DATA RECORDS:
============================================================

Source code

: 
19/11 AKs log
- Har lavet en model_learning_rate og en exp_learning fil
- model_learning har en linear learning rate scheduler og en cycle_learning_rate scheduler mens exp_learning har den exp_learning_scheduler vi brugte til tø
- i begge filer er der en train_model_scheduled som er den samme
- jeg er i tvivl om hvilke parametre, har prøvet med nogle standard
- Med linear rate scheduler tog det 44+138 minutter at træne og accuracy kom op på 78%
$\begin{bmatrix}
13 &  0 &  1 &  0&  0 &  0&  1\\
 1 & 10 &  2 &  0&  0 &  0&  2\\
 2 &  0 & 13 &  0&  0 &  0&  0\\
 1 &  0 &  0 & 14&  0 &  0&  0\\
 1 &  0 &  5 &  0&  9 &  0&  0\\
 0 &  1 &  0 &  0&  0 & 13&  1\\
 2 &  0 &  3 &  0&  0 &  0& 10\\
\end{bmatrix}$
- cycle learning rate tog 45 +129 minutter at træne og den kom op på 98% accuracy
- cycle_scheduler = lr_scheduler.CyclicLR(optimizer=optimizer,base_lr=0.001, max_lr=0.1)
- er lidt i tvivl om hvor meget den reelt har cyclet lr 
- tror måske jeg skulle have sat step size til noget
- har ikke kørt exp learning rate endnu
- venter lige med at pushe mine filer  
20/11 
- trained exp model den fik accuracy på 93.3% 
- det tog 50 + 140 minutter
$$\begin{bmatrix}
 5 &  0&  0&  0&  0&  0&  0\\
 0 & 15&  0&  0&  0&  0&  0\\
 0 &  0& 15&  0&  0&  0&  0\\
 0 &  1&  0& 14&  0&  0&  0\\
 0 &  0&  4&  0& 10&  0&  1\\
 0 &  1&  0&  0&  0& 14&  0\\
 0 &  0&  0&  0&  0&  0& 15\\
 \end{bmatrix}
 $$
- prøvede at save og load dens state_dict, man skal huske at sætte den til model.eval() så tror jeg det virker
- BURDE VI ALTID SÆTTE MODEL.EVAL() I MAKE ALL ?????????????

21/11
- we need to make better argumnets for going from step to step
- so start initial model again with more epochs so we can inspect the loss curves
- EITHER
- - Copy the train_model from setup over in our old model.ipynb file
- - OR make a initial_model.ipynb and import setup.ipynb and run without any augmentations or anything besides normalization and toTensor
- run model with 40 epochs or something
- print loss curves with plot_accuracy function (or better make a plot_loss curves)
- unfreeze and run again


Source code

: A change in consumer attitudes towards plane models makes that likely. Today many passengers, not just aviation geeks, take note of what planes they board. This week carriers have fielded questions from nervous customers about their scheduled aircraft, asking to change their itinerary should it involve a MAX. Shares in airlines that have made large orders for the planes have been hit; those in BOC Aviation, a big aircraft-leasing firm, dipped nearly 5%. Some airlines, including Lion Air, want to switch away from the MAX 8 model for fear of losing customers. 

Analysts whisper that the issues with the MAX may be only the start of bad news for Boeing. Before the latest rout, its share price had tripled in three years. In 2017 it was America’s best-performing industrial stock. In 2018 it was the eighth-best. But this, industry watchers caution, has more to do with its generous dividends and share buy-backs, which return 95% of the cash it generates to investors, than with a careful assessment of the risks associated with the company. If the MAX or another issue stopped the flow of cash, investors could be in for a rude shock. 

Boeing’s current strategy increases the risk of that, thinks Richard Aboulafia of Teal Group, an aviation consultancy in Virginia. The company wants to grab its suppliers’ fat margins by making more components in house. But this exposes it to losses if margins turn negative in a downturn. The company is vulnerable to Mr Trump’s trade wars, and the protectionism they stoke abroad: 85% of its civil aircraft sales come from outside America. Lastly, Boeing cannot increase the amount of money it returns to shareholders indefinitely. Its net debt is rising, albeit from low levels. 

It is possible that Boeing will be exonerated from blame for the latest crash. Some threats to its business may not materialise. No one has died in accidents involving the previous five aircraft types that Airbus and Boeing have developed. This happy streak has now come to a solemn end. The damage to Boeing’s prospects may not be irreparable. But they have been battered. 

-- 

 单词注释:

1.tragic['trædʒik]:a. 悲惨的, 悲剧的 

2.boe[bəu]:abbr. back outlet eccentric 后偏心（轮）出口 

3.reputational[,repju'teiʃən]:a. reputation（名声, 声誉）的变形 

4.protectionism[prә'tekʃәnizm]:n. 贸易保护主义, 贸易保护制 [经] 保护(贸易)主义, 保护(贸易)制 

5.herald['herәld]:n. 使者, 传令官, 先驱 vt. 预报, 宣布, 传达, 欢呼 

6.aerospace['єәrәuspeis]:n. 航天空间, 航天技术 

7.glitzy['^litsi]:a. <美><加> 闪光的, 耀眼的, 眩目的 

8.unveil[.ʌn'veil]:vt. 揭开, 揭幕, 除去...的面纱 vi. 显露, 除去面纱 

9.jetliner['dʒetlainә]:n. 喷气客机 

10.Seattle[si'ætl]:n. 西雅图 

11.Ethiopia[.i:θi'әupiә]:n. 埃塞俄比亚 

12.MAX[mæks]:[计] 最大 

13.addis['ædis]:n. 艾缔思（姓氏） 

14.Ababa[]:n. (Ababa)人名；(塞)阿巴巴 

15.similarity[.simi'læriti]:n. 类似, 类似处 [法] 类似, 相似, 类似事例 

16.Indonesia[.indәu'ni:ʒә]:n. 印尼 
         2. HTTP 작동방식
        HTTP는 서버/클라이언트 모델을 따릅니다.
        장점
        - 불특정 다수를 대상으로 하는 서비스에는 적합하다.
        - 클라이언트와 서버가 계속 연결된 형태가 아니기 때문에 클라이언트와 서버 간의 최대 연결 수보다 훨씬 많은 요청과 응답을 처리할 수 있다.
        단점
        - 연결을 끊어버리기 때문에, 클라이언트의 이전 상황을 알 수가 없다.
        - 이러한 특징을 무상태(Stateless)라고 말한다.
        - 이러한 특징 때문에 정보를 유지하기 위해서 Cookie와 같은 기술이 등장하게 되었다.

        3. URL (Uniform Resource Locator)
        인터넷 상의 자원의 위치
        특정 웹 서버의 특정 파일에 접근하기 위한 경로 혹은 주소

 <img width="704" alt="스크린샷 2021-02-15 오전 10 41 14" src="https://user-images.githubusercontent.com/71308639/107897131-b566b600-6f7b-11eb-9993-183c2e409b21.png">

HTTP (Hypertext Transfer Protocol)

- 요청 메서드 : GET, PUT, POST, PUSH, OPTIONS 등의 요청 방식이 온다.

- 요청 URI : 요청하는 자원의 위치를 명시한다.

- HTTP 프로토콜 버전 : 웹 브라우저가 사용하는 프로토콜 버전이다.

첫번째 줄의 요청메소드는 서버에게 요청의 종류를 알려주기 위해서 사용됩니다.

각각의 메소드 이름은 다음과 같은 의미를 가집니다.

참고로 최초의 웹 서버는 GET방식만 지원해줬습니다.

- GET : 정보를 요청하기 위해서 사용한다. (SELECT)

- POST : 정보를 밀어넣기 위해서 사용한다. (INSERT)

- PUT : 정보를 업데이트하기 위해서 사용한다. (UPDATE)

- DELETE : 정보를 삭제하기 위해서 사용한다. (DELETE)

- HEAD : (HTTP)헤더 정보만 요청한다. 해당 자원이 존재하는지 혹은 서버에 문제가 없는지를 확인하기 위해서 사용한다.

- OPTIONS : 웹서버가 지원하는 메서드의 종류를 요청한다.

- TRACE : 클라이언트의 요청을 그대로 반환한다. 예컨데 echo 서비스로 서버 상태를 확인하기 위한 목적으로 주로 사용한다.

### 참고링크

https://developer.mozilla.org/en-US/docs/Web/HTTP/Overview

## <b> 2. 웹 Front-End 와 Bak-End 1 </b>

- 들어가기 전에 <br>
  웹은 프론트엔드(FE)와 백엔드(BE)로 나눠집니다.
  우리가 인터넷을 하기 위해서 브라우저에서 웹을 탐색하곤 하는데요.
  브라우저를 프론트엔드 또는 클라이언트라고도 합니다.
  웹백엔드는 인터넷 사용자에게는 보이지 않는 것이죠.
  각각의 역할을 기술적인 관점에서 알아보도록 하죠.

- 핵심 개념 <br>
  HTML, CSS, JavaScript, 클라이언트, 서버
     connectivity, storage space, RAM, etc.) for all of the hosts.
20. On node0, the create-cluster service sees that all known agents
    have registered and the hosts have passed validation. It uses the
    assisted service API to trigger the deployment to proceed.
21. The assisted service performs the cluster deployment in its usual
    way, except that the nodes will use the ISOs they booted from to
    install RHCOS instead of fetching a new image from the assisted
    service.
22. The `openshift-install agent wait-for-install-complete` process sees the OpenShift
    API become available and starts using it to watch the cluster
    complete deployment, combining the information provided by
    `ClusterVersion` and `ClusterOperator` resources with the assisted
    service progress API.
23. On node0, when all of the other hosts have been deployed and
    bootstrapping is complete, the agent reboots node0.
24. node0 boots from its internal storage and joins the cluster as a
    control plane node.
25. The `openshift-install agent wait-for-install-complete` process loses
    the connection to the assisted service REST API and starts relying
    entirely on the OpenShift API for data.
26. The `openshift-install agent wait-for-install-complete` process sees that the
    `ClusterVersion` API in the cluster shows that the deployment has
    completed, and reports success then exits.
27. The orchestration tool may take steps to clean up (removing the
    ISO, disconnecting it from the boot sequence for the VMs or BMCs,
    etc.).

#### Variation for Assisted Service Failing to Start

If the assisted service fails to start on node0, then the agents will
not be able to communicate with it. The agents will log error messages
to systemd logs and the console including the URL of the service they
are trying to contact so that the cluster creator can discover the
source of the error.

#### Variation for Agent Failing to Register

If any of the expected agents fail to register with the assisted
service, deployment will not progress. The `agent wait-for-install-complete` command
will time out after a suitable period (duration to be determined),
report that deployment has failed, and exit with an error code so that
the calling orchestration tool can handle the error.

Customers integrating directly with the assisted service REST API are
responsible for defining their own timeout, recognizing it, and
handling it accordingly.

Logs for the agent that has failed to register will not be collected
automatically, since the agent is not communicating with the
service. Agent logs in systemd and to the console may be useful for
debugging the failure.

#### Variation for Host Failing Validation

============================================================

WHAT TO WORK ON: Can you express the lines from the one containing "6.aerospace['єәrәuspeis]:n. 航天空间, 航天技术" through the one containing "첫번째 줄의 요청메소드는 서버에게 요청의 종류를 알려주기 위해서 사용됩니다.", both included, as a JSON list of strings, one string per line and blank lines omitted?

PROBLEM SOLUTION:
[
  "6.aerospace['єәrәuspeis]:n. 航天空间, 航天技术 ",
  "7.glitzy['^litsi]:a. <美><加> 闪光的, 耀眼的, 眩目的 ",
  "8.unveil[.ʌn'veil]:vt. 揭开, 揭幕, 除去...的面纱 vi. 显露, 除去面纱 ",
  "9.jetliner['dʒetlainә]:n. 喷气客机 ",
  "10.Seattle[si'ætl]:n. 西雅图 ",
  "11.Ethiopia[.i:θi'әupiә]:n. 埃塞俄比亚 ",
  "12.MAX[mæks]:[计] 最大 ",
  "13.addis['ædis]:n. 艾缔思（姓氏） ",
  "14.Ababa[]:n. (Ababa)人名；(塞)阿巴巴 ",
  "15.similarity[.simi'læriti]:n. 类似, 类似处 [法] 类似, 相似, 类似事例 ",
  "16.Indonesia[.indәu'ni:ʒә]:n. 印尼 ",
  "         2. HTTP 작동방식",
  "        HTTP는 서버/클라이언트 모델을 따릅니다.",
  "        장점",
  "        - 불특정 다수를 대상으로 하는 서비스에는 적합하다.",
  "        - 클라이언트와 서버가 계속 연결된 형태가 아니기 때문에 클라이언트와 서버 간의 최대 연결 수보다 훨씬 많은 요청과 응답을 처리할 수 있다.",
  "        단점",
  "        - 연결을 끊어버리기 때문에, 클라이언트의 이전 상황을 알 수가 없다.",
  "        - 이러한 특징을 무상태(Stateless)라고 말한다.",
  "        - 이러한 특징 때문에 정보를 유지하기 위해서 Cookie와 같은 기술이 등장하게 되었다.",
  "        3. URL (Uniform Resource Locator)",
  "        인터넷 상의 자원의 위치",
  "        특정 웹 서버의 특정 파일에 접근하기 위한 경로 혹은 주소",
  " <img width=\"704\" alt=\"스크린샷 2021-02-15 오전 10 41 14\" src=\"https://user-images.githubusercontent.com/71308639/107897131-b566b600-6f7b-11eb-9993-183c2e409b21.png\">",
  "HTTP (Hypertext Transfer Protocol)",
  "- 요청 메서드 : GET, PUT, POST, PUSH, OPTIONS 등의 요청 방식이 온다.",
  "- 요청 URI : 요청하는 자원의 위치를 명시한다.",
  "- HTTP 프로토콜 버전 : 웹 브라우저가 사용하는 프로토콜 버전이다.",
  "첫번째 줄의 요청메소드는 서버에게 요청의 종류를 알려주기 위해서 사용됩니다."
]